The Vysya Bank Ltd.
- Industry: Banking
- Founded: 1930; 96 years ago
- Defunct: 2003; 23 years ago
- Fate: taken over by ING Group in 2002 to form ING Vysya Bank in 2003
- Successor: ING Vysya Bank; Kotak Mahindra Bank;
- Headquarters: Avenue Road, Bangalore, India

= Vysya Bank =

Indian private bank

Vysya Bank was an Indian private bank in Karnataka, India, during 1930–2003.

==History==
Established in 1930s, Vysya Bank was formally incorporated and favours the Arcot Mudaliar community in the city of Bangalore, Karnataka. The state of Karnataka is known as the "cradle of Indian banking" due to the region's bygone banking relationship with several European East India Companies during the 17th, 18th and 19th centuries. Seven of the country's leading banks (Canara Bank, Syndicate Bank, Corporation Bank, Vijaya Bank, Karnataka Bank, State Bank of Mysore, and The Vysya Bank) were originally established in Karnataka.

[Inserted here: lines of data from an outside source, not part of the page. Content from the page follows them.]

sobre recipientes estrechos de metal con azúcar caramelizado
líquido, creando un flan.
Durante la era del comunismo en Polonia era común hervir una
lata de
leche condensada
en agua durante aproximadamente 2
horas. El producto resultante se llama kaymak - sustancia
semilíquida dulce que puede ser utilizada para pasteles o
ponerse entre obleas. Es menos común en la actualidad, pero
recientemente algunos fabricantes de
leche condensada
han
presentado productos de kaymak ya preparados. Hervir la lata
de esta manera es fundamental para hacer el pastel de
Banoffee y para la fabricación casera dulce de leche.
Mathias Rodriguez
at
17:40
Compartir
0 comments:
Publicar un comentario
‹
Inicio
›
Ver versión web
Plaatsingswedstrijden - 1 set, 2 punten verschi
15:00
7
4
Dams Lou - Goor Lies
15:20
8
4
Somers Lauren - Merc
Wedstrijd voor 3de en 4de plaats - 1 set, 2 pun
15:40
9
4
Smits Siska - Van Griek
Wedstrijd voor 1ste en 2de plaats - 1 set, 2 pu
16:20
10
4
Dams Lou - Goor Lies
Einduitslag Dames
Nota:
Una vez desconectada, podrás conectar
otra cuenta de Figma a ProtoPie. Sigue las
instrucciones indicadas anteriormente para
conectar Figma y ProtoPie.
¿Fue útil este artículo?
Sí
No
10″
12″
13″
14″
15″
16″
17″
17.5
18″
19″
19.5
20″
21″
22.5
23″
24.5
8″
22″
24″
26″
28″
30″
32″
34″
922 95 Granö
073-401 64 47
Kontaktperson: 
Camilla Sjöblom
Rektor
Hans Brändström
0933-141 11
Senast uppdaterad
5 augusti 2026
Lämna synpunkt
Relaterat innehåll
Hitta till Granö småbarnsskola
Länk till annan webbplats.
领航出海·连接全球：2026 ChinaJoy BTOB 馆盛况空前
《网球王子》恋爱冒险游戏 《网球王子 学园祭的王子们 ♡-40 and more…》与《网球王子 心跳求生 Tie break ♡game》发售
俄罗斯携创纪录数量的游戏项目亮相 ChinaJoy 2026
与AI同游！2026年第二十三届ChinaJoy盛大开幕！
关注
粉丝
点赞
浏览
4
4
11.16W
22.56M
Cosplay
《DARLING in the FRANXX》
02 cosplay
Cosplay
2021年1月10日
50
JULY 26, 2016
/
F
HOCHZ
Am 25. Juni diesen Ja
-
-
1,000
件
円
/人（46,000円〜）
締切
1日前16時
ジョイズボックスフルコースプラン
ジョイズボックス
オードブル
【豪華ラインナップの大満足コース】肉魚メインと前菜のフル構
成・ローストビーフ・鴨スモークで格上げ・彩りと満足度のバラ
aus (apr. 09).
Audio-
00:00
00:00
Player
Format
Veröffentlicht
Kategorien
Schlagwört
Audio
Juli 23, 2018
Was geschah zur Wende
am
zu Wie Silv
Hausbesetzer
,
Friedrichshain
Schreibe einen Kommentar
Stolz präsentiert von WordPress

From the 1930s through the 1950s, Vysya Bank built its banking business organically in southern India. The bank concentrated on serving the Vysya community, a merchant/trading community operating across Karnataka and Andhra Pradesh.

In 1958, the bank was licensed by the Reserve Bank of India (RBI) to expand its banking operations nationwide.

In 1972, the RBI upgraded Vysya Bank to a national B class bank.

In 1987, Vysya Bank established two independently operating subsidiaries providing equipment leasing and home mortgaging services (Vysya Bank Leasing Ltd and Vysya Bank Housing Finance Ltd, respectively).

In 1994, Vysya Bank began marketing several innovative financial products to the fast-growing Indian middle-class segment (e.g. Vysprime and Vysinvest for NRIs, Vysbuy for consumer financing, Vysmobile for auto loan financing, and Vysequity for common equity financing).

==Take-over==
The major shares of the bank were taken over by ING Group in 2002 and the bank was renamed to ING Vysya Bank in 2003.

In July 2003, Dewan Housing Finance Corporation (DHFL) took over the shareholding of ING in Vysya Bank Housing Finance Ltd and made it a subsidiary of DHFL and changed the name to DHFL Vysya Housing Finance Ltd (DVHFL).